[Dataset entries]
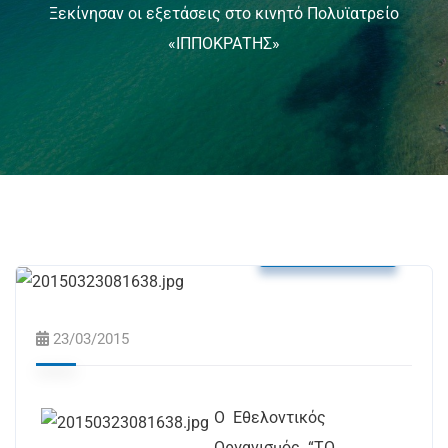
Ξεκίνησαν οι εξετάσεις στο κινητό Πολυϊατρείο
«ΙΠΠΟΚΡΑΤΗΣ»
Δελτία Τύπου
23/03/2015
Ο Εθελοντικός
Οργανισμός “ΤΟ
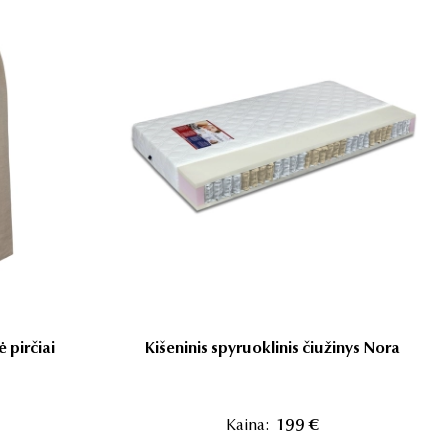
ė pirčiai
Kišeninis spyruoklinis čiužinys Nora
Kaina:
199 €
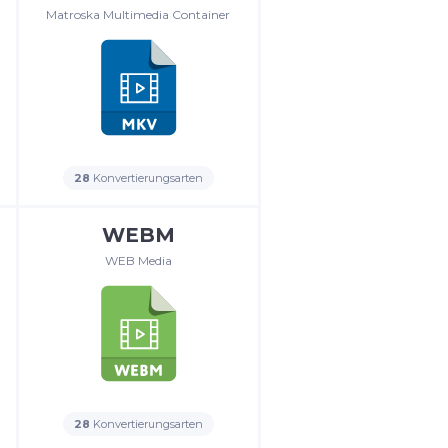
Matroska Multimedia Container
28
Konvertierungsarten
WEBM
WEB Media
28
Konvertierungsarten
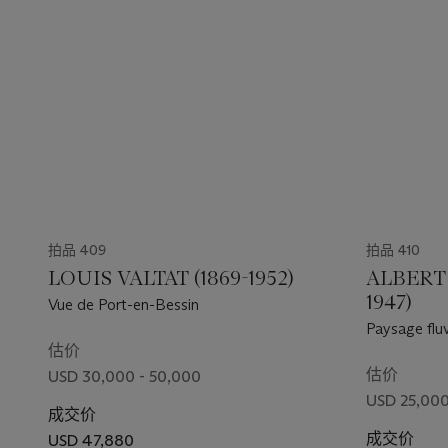
拍品 409
拍品 410
LOUIS VALTAT (1869-1952)
ALBERT
1947)
Vue de Port-en-Bessin
Paysage fluv
估价
估价
USD 30,000 - 50,000
USD 25,000
成交价
成交价
USD 47,880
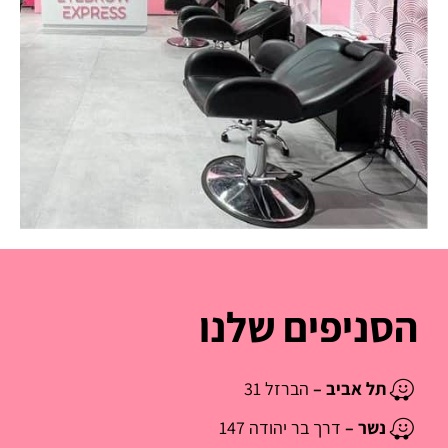
הסניפים שלנו
תל אביב –
הברזל 31
נשר –
דרך בר יהודה 147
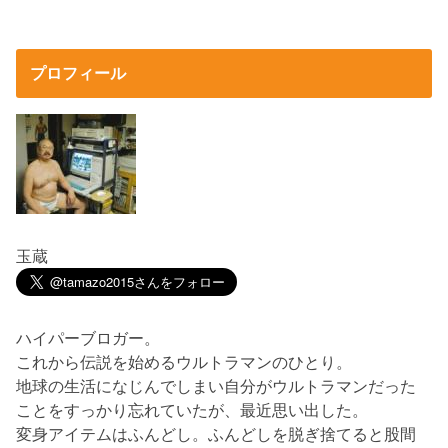
プロフィール
玉蔵
ハイパーブロガー。
これから伝説を始めるウルトラマンのひとり。
地球の生活になじんでしまい自分がウルトラマンだった
ことをすっかり忘れていたが、最近思い出した。
変身アイテムはふんどし。ふんどしを脱ぎ捨てると股間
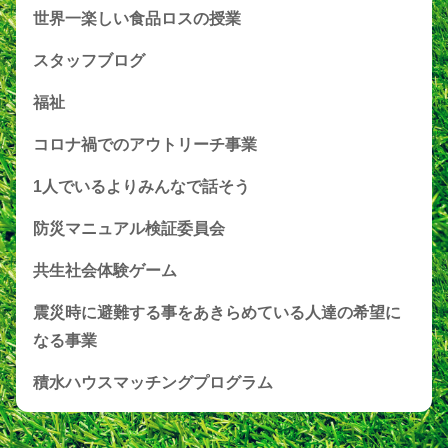
世界一楽しい食品ロスの授業
スタッフブログ
福祉
コロナ禍でのアウトリーチ事業
1人でいるよりみんなで話そう
防災マニュアル検証委員会
共生社会体験ゲーム
震災時に避難する事をあきらめている人達の希望に
なる事業
積水ハウスマッチングプログラム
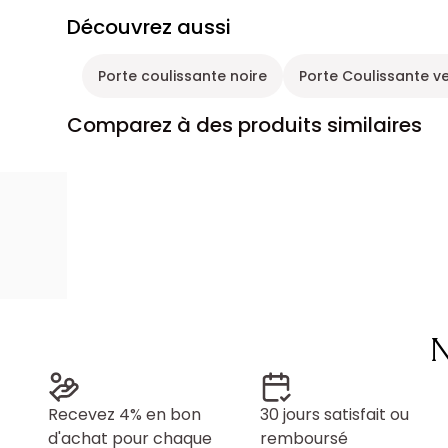
Découvrez aussi
Porte coulissante noire
Porte Coulissante v
Comparez à des produits similaires
N
Recevez 4% en bon
30 jours satisfait ou
d'achat pour chaque
remboursé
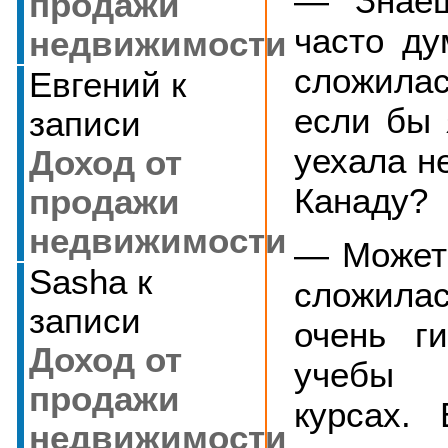
— Знаеш
продажи
часто ду
недвижимости
сложила
Евгений
к
если бы 
записи
уехала не
Доход от
Канаду?
продажи
недвижимости
— Может
Sasha
к
сложила
записи
очень г
Доход от
учебы
продажи
курсах.
недвижимости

» **BRIEF**: Without including any picture, print all of the entries above exactly.

» **OUTPUT OF THE TASK**:
Ξεκίνησαν οι εξετάσεις στο κινητό Πολυϊατρείο
«ΙΠΠΟΚΡΑΤΗΣ»
Δελτία Τύπου
23/03/2015
Ο Εθελοντικός
Οργανισμός “ΤΟ
ė pirčiai
Kišeninis spyruoklinis čiužinys Nora
Kaina:
199 €
Matroska Multimedia Container
28
Konvertierungsarten
WEBM
WEB Media
28
Konvertierungsarten
拍品 409
拍品 410
LOUIS VALTAT (1869-1952)
ALBERT
1947)
Vue de Port-en-Bessin
Paysage fluv
估价
估价
USD 30,000 - 50,000
USD 25,000
成交价
成交价
USD 47,880
הסניפים שלנו
תל אביב –
הברזל 31
נשר –
דרך בר יהודה 147
プロフィール
玉蔵
ハイパーブロガー。
これから伝説を始めるウルトラマンのひとり。
地球の生活になじんでしまい自分がウルトラマンだった
ことをすっかり忘れていたが、最近思い出した。
変身アイテムはふんどし。ふんどしを脱ぎ捨てると股間
世界一楽しい食品ロスの授業
スタッフブログ
福祉
コロナ禍でのアウトリーチ事業
1人でいるよりみんなで話そう
防災マニュアル検証委員会
共生社会体験ゲーム
震災時に避難する事をあきらめている人達の希望に
なる事業
積水ハウスマッチングプログラム
Découvrez aussi
Porte coulissante noire
Porte Coulissante v
Comparez à des produits similaires
N
Recevez 4% en bon
30 jours satisfait ou
d'achat pour chaque
remboursé
— Знаеш
продажи
часто ду
недвижимости
сложила
Евгений
к
если бы 
записи
уехала не
Доход от
Канаду?
продажи
недвижимости
— Может
Sasha
к
сложила
записи
очень г
Доход от
учебы
продажи
курсах.
недвижимости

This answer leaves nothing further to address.